Gluten Free Almond Pear Cardamom Pancakes -- found on Simply Gluten Free Blog

If you are entering the world of gluten free eating, like I am considering, you will realize quickly that there are alot of bad recipes out there. I have heard this over and over from friends who are gluten free and that it is really difficult to discover the good from the bad and that most of them rely on recommendations from other people. Well, we have to start somewhere.

I received a recommendation to read this fabulous blog -- Simply Gluten Freeand I have to say - yummy! So many amazing recipes. Really yummy looking stuff.

I have been craving pancakes, which I don't normally eat often, this whole week so far. Amazing what your brain gets stuck on when you are avoiding something.

Here's the recipe I settled on for my first foray out into the world of gluten-free cooking:

All the little **notes are what I did, when I had to substitute...

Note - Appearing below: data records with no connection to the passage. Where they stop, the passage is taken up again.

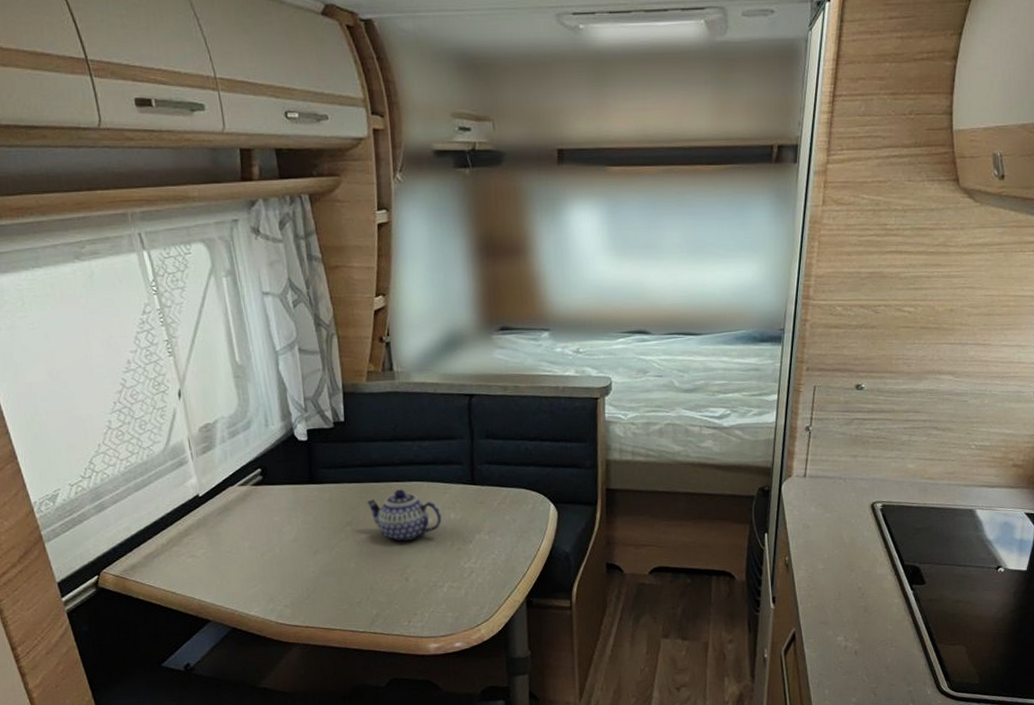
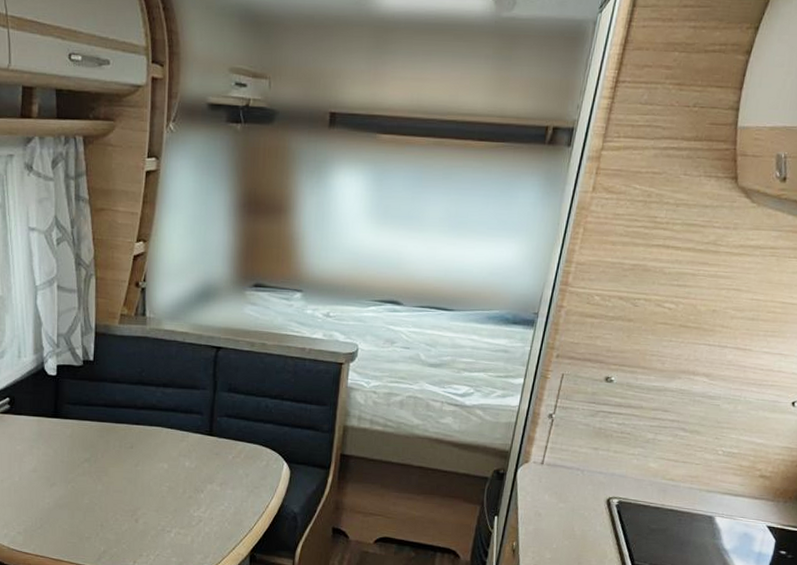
teapot: present [366,488,442,542] -> none [106,431,177,484]

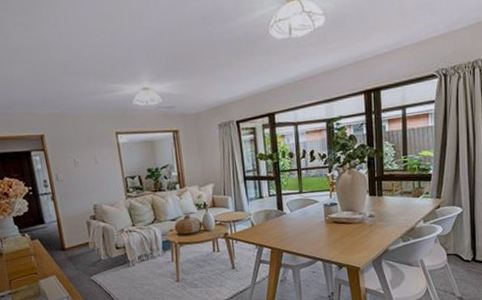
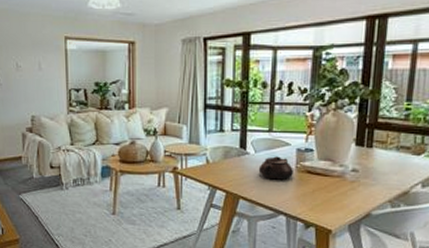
teapot: none [295,212,324,232] -> present [258,156,294,180]

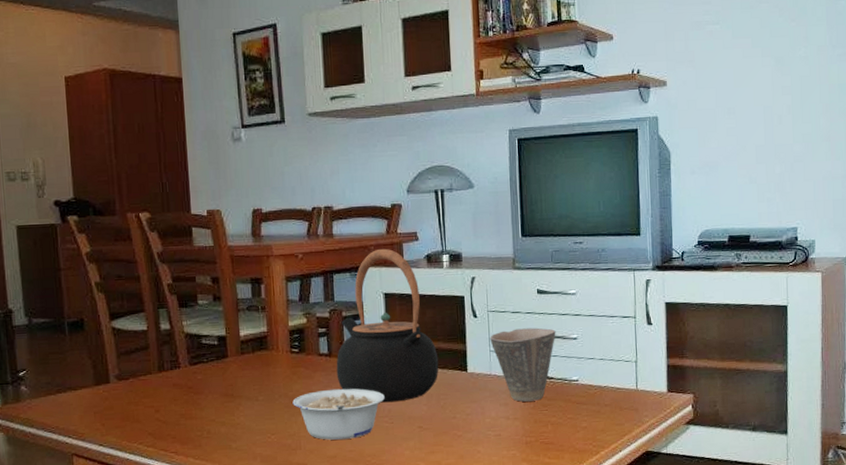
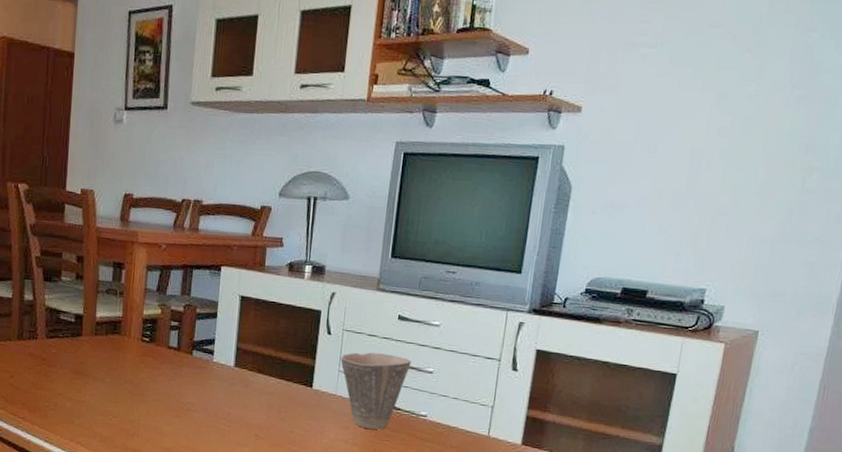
legume: present [292,388,385,440] -> none [136,382,226,435]
teapot: present [336,248,439,403] -> none [182,250,285,407]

Gluten Free Almond Pear Cardamom Pancakes
Ingredients

2 large eggs **I used fresh from the farm ones, that I think perhaps were a little on the smallish side, probably should have used 3 of them**
¼ cup agave nectar or honey **I didn't have any, so I used regular honey, but less of it.. not even really sure if that is GF**
¼ cup almond milk (or water) **my almond milk was vanilla flavored**
2 teaspoons pure vanilla extract
1 teaspoon pure almond extract
1½ cups blanched, finely ground almond meal **I couldn't find almond meal, so I used Arrowhead Mills All Purpose Baking Mix**
½ teaspoon kosher or fine sea salt
1 teaspoon baking powder
½ teaspoon baking soda
1 tablespoon cornstarch or arrowroot powder **I used cornstarch, because again, couldn't find arrowroot powder**
1/8 teaspoon cardamom
3 medium pears, peeled, cored and cut into 1/8 – ¼ inch dice **my pears were not super ripe, so I only used one

Directions

In a blender combine all ingredients except the pears. Process on high speed until smooth a fully combined, 1- 2 minutes. Pour batter into a mixing bowl and fold in the diced pears.

Heat a griddle or skillet over medium heat. Spray lightly with gluten-free non-stick cooking spray. Ladle in about 2 tablespoons per pancake. Cook until the tops form small bubbles and the edges start to look dry, about 2 minutes. Flip and cook until the bottom is browned and the pancake feels firm, about 1 more minute. Transfer cooked pancakes to a plate and keep warm. Repeat with remaining batter.

Serve with a good quality non-dairy spread such as Earth Balance (or butter if dairy is not an issue) and maple syrup if desired.

Makes 12 pancakes.

created by Carol Kicinski of Simply...Gluten-free - www.simplygluten-free.blogspot.com

The amazing thing is I shared these with my mom and dad and they both liked them too! They are not exactly like non-gluten free pancakes, but really yummy anyway!